著作物の権利者の皆さんは、以下のような疑問を抱えているかもしれません。
- 自分の著作権作品のキャラクター名称が中国において第三者により無断で商標に出願された場合、中国商標法の保護を受けらるのか?
- すべてのキャラクター名称が中国商標法の保護対象になるのか?
- 中国商標法の保護を得るために、証拠収集等において注意点があるのか?
1.判例解説
これらの質問を答える前に、まず判例を見ていただきたいと思います。
上海美術映画製作所により制作された「葫芦兄弟」が八十年代に上映されて以来、中国の超人気なドラマの一つになっており、そのヒーローとある「葫芦娃」は既に有名なキャラクター名称になりました。

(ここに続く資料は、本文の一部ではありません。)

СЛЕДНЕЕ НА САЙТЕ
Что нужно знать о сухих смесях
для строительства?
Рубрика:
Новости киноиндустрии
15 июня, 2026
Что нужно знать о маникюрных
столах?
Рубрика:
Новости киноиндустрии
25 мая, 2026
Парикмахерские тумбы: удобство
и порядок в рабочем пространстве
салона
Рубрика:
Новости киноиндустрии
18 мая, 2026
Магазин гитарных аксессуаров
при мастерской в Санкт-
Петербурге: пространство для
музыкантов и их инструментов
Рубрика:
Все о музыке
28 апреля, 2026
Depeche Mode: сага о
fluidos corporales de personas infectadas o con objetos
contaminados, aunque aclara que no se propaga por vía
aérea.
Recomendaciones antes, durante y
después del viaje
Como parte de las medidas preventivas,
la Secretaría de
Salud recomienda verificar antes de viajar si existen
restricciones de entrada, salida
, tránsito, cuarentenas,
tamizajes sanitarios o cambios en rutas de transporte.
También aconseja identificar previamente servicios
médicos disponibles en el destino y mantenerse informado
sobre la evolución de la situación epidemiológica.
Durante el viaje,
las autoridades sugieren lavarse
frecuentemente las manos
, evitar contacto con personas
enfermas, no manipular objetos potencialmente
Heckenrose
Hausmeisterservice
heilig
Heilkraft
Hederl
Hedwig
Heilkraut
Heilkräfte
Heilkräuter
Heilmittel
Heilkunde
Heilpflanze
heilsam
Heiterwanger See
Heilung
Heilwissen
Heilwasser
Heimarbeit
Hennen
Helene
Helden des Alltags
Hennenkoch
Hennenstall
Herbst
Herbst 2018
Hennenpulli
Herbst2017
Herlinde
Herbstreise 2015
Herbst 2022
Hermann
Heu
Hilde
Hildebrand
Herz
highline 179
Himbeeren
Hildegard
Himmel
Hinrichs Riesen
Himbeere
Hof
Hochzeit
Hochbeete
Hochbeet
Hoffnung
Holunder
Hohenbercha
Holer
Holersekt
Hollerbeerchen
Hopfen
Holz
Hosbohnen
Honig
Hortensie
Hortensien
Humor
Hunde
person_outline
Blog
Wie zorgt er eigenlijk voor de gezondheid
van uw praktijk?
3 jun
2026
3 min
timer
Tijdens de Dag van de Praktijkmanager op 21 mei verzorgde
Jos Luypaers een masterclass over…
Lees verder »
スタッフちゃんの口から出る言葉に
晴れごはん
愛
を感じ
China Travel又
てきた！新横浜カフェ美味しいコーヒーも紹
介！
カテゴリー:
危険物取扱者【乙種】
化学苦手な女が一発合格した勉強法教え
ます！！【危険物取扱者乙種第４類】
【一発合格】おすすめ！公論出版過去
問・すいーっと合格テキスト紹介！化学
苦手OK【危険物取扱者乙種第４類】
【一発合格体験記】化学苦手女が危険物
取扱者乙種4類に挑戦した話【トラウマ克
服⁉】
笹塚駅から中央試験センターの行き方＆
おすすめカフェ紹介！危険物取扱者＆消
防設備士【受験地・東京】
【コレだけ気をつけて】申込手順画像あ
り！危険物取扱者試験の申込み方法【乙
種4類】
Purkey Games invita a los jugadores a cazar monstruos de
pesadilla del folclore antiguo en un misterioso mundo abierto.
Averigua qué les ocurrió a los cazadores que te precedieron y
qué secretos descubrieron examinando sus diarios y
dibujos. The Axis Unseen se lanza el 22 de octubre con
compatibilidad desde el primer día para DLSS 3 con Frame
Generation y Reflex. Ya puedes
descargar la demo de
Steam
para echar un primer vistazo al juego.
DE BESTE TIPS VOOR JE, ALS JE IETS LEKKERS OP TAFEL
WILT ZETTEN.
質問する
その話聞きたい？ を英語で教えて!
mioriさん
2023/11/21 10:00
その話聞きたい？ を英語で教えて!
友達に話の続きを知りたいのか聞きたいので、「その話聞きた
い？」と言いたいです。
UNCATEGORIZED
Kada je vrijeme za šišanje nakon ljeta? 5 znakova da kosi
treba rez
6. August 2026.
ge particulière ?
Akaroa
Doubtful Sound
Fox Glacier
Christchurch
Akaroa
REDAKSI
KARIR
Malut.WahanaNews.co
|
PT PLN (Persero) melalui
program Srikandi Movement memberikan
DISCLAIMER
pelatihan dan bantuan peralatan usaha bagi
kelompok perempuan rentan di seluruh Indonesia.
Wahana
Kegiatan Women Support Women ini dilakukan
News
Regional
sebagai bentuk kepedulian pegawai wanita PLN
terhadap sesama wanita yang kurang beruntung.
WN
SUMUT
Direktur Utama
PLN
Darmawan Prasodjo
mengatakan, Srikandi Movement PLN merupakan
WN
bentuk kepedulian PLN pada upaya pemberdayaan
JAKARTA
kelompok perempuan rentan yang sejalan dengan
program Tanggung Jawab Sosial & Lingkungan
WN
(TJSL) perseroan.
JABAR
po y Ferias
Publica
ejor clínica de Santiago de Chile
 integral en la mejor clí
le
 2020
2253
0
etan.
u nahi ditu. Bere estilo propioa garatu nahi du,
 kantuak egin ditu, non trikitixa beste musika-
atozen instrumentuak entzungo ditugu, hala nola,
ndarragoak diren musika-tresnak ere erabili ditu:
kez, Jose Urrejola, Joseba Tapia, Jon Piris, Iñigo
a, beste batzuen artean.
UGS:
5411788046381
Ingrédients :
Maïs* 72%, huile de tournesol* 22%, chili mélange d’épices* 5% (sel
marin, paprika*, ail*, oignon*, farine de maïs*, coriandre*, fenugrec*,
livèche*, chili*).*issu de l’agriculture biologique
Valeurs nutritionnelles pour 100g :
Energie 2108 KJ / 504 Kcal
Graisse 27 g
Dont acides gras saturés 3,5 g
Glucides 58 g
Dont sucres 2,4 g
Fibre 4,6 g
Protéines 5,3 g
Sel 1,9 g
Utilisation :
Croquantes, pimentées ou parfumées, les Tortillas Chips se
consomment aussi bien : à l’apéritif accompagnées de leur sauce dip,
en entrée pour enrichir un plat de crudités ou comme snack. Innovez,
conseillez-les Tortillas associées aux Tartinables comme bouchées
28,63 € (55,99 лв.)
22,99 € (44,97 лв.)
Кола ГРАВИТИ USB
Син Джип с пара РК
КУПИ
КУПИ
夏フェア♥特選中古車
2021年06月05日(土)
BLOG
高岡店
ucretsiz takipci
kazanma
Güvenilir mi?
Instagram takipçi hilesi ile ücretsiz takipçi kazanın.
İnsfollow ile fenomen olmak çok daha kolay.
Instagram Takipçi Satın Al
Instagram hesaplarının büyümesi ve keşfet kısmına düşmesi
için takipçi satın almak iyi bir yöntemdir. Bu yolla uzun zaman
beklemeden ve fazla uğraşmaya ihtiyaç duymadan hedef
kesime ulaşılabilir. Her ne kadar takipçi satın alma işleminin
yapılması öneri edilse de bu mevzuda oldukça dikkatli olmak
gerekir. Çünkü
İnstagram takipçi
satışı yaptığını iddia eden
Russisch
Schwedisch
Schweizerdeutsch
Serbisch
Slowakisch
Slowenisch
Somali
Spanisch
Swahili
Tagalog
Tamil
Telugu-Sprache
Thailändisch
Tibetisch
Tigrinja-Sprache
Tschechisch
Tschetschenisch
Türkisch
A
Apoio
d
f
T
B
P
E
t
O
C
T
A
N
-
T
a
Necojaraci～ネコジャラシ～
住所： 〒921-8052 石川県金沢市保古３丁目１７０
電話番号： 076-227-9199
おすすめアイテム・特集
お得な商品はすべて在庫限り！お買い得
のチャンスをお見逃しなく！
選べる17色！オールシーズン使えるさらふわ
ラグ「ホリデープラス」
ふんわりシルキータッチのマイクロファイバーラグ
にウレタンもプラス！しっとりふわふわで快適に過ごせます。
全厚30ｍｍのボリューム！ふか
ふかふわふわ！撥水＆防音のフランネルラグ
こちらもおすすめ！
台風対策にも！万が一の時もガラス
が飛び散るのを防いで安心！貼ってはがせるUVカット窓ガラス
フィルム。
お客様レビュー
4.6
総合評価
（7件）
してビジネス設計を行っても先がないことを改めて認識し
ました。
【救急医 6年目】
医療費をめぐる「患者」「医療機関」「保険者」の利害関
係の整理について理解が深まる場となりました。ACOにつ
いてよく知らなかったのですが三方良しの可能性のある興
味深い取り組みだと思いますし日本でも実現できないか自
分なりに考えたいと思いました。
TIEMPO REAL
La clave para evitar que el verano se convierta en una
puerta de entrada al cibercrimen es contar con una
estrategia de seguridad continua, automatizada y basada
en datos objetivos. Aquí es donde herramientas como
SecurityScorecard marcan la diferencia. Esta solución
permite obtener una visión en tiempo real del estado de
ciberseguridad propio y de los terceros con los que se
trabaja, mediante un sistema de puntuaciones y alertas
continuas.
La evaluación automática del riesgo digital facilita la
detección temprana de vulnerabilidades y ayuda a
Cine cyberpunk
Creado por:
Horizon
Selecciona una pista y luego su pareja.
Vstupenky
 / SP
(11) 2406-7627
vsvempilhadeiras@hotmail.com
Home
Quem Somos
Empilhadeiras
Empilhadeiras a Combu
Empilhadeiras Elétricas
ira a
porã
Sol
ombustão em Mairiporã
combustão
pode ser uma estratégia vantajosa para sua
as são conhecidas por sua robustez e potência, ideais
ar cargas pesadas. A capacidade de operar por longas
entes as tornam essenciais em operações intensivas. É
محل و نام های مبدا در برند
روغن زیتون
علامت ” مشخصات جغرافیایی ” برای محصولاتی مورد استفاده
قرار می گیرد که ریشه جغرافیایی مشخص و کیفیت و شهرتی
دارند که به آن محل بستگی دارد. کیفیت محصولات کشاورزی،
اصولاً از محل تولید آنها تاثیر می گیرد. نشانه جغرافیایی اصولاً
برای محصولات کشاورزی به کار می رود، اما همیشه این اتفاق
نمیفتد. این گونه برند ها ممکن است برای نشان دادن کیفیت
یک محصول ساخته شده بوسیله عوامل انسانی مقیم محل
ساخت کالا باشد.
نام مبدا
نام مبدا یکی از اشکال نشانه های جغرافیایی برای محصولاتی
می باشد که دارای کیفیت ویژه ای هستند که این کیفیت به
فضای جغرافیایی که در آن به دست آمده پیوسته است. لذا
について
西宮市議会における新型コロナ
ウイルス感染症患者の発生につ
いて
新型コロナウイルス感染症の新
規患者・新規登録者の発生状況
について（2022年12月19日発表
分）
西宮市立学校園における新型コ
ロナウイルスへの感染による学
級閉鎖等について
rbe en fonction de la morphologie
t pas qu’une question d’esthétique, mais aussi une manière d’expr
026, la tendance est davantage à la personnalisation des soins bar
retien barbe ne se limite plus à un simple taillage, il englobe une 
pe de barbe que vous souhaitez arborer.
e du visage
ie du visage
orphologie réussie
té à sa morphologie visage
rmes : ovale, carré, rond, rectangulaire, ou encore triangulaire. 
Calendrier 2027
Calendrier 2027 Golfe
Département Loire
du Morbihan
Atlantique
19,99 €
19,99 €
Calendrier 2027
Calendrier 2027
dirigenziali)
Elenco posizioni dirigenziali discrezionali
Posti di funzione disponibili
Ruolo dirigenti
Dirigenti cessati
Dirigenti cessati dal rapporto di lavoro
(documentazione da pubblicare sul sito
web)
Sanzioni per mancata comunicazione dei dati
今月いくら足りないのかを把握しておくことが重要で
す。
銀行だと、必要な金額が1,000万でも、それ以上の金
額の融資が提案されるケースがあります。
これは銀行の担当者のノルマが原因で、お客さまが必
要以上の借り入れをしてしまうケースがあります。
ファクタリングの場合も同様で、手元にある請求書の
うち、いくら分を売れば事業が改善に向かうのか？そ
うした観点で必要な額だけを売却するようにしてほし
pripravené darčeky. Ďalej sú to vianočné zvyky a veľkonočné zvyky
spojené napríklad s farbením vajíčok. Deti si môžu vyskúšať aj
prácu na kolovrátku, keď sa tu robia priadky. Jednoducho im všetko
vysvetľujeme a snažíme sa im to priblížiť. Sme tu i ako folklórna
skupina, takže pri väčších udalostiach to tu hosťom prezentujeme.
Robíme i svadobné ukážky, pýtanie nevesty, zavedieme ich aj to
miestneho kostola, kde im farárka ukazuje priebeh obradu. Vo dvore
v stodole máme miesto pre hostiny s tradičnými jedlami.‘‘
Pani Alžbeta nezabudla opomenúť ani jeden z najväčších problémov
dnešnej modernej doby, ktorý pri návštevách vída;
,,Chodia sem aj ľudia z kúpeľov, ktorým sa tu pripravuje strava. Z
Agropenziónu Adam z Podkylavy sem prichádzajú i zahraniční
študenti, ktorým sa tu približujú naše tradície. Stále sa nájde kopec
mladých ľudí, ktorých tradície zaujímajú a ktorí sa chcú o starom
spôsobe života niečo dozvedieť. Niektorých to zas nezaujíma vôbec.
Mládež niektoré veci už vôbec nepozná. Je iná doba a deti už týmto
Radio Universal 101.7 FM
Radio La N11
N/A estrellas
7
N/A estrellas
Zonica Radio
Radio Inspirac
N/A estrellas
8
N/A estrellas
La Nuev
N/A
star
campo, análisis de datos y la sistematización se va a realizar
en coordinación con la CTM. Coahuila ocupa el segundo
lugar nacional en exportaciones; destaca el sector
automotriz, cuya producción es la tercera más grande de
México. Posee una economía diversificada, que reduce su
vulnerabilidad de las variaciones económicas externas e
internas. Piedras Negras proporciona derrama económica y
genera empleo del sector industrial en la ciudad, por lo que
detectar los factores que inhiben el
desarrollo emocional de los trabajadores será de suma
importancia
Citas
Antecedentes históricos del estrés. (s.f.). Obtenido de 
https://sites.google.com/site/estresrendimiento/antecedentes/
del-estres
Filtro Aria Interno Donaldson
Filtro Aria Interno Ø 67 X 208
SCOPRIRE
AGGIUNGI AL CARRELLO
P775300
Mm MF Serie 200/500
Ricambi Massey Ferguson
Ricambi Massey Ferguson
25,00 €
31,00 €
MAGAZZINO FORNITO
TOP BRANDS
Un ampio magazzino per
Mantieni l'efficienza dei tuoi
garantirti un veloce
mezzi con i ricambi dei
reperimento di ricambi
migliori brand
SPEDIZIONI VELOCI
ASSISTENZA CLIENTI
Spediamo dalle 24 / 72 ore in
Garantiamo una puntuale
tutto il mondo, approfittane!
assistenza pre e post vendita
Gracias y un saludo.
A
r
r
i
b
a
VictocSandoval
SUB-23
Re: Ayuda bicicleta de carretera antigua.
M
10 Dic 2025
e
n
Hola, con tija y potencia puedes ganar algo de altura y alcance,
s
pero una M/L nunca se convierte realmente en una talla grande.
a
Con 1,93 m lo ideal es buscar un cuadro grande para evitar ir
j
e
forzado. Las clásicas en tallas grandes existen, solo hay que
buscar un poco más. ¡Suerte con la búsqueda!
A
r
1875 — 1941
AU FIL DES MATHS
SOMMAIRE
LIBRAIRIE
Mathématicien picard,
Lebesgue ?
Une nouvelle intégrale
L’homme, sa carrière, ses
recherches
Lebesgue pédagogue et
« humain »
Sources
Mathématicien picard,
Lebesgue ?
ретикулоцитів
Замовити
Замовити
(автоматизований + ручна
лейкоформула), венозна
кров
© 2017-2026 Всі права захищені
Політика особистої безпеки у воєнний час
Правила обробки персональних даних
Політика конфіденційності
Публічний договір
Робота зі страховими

最近、北京知的財産権裁判所はこのキャラクター名称「葫芦娃」を無断に商標(以下は「冒認商標」という)登録した案件数件を審理しました。結果として、これらの冒認商標はすべて上海美術映画製作所の先行権益を侵害したと認定され、冒認商標を無効すべきだという審決が下されました。
2.疑問解答
上記判例から分かったように、中国商標法の中で、有名な著作権作品のキャラクター名称は、「有名キャラクター名称権益」として、保護を受けることができます。
では、もし自分のキャラクター名称を第三者により無断で商標に出願された場合、商標法の保護を得るためには、どんな注意点があるのでしょうか?
- 有名度を証明できる証拠として、有名なキャラクター及び作品の受賞証明、広告宣伝資料等があります。
- たとえ受賞証明の日付が古くても、作品及び作品のキャラクター名称が昔から高い有名度と名声を持っていたことをを証明できるため、一括して提出すべきです。
- より近い時期で形成された証拠については、その証拠の形成日が冒認商標の出願日より早いものでなければなりません。
3.まとめ
総じて言えば、有名なキャラクター名称を無償に利用し大きな経済的利益を獲得したいために、それを無断に商標として出願された案件が次々と現れるという現状の中では、当該名称の所有人は、不正利用により経済的、名声的に多大の損失を蒙ることを避けるべく、積極的にその保護を重視すべきです。
また、前述のように、「有名キャラクター名称権益」を権利ベースとする案件の中で、関連証拠の収集と提出が重要です。